I have a log that tracks fruit names (Ok, not really, but let's go with that) over the course many log entries comprising a session. All valid session contain exactly 1 banana and 1 orange, and may also contain pineapple, kiwi, apple and kumquats. Sessions always end with orange, but they can start with any other fruit, and all sessions last less than 15 minutes. Edit: Sadly, sessions lack a session ID, so I'm using Transaction to infer when sessions start and end.
Occasionally there are invalid sessions (Rotten Fruit) which are indicated by more than 1 banana in the same transaction as an Orange.
How can I write a transaction to kick out transactions like this:
v.fruit_session=1 fruit=kumquat
v.fruit_session=1 fruit=banana
v.fruit_session=1 fruit=pineapple
v.fruit_session=1 fruit=banana
v.fruit_session=1 fruit=orange
but keep transactions like this?
v.fruit_session=2 fruit=kumquat
v.fruit_session=2 fruit=banana
v.fruit_session=2 fruit=pineapplev.fruit_session=2 fruit=orange
v.fruit_session=3 fruit=banana
v.fruit_session=3 fruit=kumquat
v.fruit_session=3 fruit=pineapple
v.fruit_session=3 fruit=orange
Here's what I'm using today:
index=prod-fruit | transaction v.fruit_session endswith=v.fruit=orange maxspan=15m unifyends=true | table v.fruit_session_id, duration, _time, eventcount
I think the endswith makes it so I always end on Orange, and the maxspan15 min keeps my events from growing too large, and unifyends makes it so I don't have orphans. But I think I could still get double bananas.
OK, because you do not have a sessionID, let's expand the answer and make one:
| makeresults
| eval fruit="kumquat,banana,pineapple,banana,orange::kumquat,banana,pineapple,orange::banana,kumquat,pineapple,orange"
| makemv delim="::" fruit
| mvexpand fruit
| streamstats count AS _count
| eval _time = _time - (1000 * _count)
| makemv delim="," fruit
| mvexpand fruit
| streamstats count AS _count2 BY _count
| eval _time = _time + (60 * _count2)
| sort 0 - _time
| rename COMMENT AS "Everything above generates sample events; everyting below is your solution"

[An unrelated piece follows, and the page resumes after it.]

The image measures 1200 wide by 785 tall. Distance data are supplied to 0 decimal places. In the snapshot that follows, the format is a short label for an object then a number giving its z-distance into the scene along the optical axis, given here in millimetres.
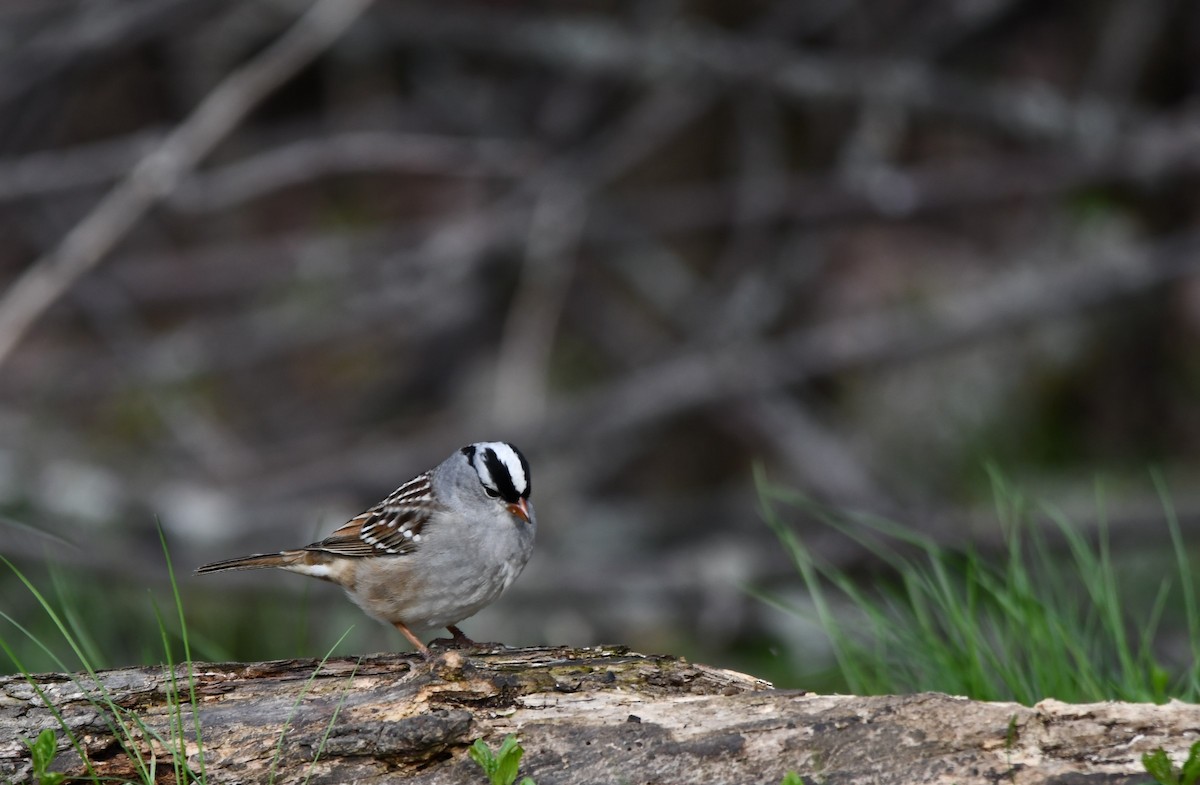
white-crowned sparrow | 7340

| streamstats count(eval(fruit="orange")) AS fruit_session
Now you have a session ID and have options; you can either finish like this:
| stats list(fruit) AS fruit BY fruit_session
| eval banana_count = mvcount(mvfilter(like(fruit, "banana")))
| where banana_count!=1
Or maybe you prefer like this (to keep all the raw events):
| eventstats count(eval(fruit="banana")) AS banana_count BY fruit_session
| where banana_count!=1
For the Eval statement - won't I have to canonically list all combinations of fruit combinations (ending in orange) to make this work? That seems prohibitive.
What I'd prefer to do is something like this (please excuse my horrible pseudo basic)
For all log entries containing FRUIT
IF Fruit=Orange then
Move to next fruit
Create new Fruit_session
Until Fruit=Orange (Add Fruit to Session)
END IF
Now I can look find all sessions where the Banana count >1 and ignore those.
That is exactly what mine does. It groups fruit together by breaking the groups at orange
, then counts how many bananas are in the group and keeps only those groups with exactly 1 banana. It works, just try it.
First of all, get rid of transaction
; try this:
| makeresults
| eval fruit="kumquat,banana,pineapple,banana,orange::kumquat,banana,pineapple,orange::banana,kumquat,pineapple,orange"
| makemv delim="::" fruit
| mvexpand fruit
| streamstats count AS v.fruit_session
| eval _time = _time - (1000 * 'v.fruit_session')
| makemv delim="," fruit
| mvexpand fruit
| streamstats count AS _count BY v.fruit_session
| eval _time = _time + (60 * _count)
| sort 0 - _time
| rename COMMENT AS "Everything above generates sample events; everyting below is your solution"
| stats list(fruit) AS fruit BY v.fruit_session
| eval banana_count = mvcount(mvfilter(like(fruit, "banana")))
| where banana_count!=1
Interesting! It looks like you're suggesting creating a field fruit_session based on all possible combinations of fruit orderings, am I reading that right? This seems prohibitive since Fruit can be repeated in my situation (like "Kumquat,Pineapple,Kumquat,Pineapple,Kumquat,Pineapple,Banana,Orange"), but still an interesting direction.
No, I am assuming that v.fruit_session already exists. My creation if it was merely to fake what I am assuming you already have for free in your events.
Do you really have v.fruit_session
? If so, then why in the world are you using transaction
?
Logically there is a fruit session, but it's not encoded in the logs. So, I have to infer the session based on the log content.